While the light-sensitive solution, which comprises potassium ferricyanide and ferric ammonium citrate, starts as a sort of yellowish-green liquid, it turns dark blue when exposed to sufficient ultraviolet light. It’s not a highly light-sensitive solution, so exposure times range from a few seconds up to 10-20 minutes on an overcast day.

A simple kind of cyanotype print is referred to as a photogram. You arrange objects, like pressed plants and flowers, on top of the paper that’s been coated with light sensitivity solution and then expose it to light. After washing off the liquid, you’ve got a cyanotype print. You can learn more about this method in the video below from Ekaterina Smirnova.

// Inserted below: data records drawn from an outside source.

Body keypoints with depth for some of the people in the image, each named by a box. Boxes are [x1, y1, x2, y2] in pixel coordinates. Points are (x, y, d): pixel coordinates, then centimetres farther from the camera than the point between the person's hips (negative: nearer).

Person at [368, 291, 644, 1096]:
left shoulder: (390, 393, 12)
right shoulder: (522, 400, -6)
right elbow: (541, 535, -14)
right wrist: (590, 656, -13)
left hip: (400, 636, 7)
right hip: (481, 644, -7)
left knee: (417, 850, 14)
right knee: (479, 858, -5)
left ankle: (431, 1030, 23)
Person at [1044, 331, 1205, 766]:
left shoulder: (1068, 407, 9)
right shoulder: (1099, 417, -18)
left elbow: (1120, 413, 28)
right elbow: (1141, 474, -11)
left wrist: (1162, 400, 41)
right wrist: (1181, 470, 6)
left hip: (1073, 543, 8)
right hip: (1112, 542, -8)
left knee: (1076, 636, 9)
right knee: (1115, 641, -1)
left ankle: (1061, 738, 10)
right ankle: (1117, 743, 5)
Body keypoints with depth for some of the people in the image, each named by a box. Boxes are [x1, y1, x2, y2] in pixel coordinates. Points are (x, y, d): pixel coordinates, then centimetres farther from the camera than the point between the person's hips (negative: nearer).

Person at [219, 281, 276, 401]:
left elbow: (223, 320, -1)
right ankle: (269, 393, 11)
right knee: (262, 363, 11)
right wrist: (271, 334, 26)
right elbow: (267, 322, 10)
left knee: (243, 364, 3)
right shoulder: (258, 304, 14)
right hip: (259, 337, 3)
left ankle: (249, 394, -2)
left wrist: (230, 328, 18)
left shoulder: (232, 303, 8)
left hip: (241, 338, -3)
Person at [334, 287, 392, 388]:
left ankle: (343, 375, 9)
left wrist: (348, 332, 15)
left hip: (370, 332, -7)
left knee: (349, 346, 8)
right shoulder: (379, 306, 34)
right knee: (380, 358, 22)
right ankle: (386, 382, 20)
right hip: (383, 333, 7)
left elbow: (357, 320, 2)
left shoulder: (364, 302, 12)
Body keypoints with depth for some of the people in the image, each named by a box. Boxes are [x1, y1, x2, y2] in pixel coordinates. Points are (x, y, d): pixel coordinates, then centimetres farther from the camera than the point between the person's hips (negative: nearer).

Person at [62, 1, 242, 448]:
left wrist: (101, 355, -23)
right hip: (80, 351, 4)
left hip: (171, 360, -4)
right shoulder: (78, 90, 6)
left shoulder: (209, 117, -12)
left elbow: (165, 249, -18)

As you can see, the cyanotype process reverses light and dark, so to create cyanotype prints like the ones used by Edd Carr in the Tycho Jones music video, you must work with a negative original to create a final positive image. You can see some of these positive image cyanotype prints that Carr made for the video in the Instagram post below.

The cyanotype process is quite flexible, and it can be scaled up to incredible sizes. For example, in 2017, Stefanos Tsakiris created a 276.64 square meter cyanotype in Thessaloniki, Greece. The print, which holds the world record for the largest cyanotype print, was made to help teach people about cyanotype photography and increase environmental awareness.

Last year, we covered a video from French photographer Mathieu Stern. In the video, seen below, Stern developed 120-year-old glass negatives that were found in a time capsule using the cyanotype process. It’s a very cool look into the past and fitting use of the cyanotype process.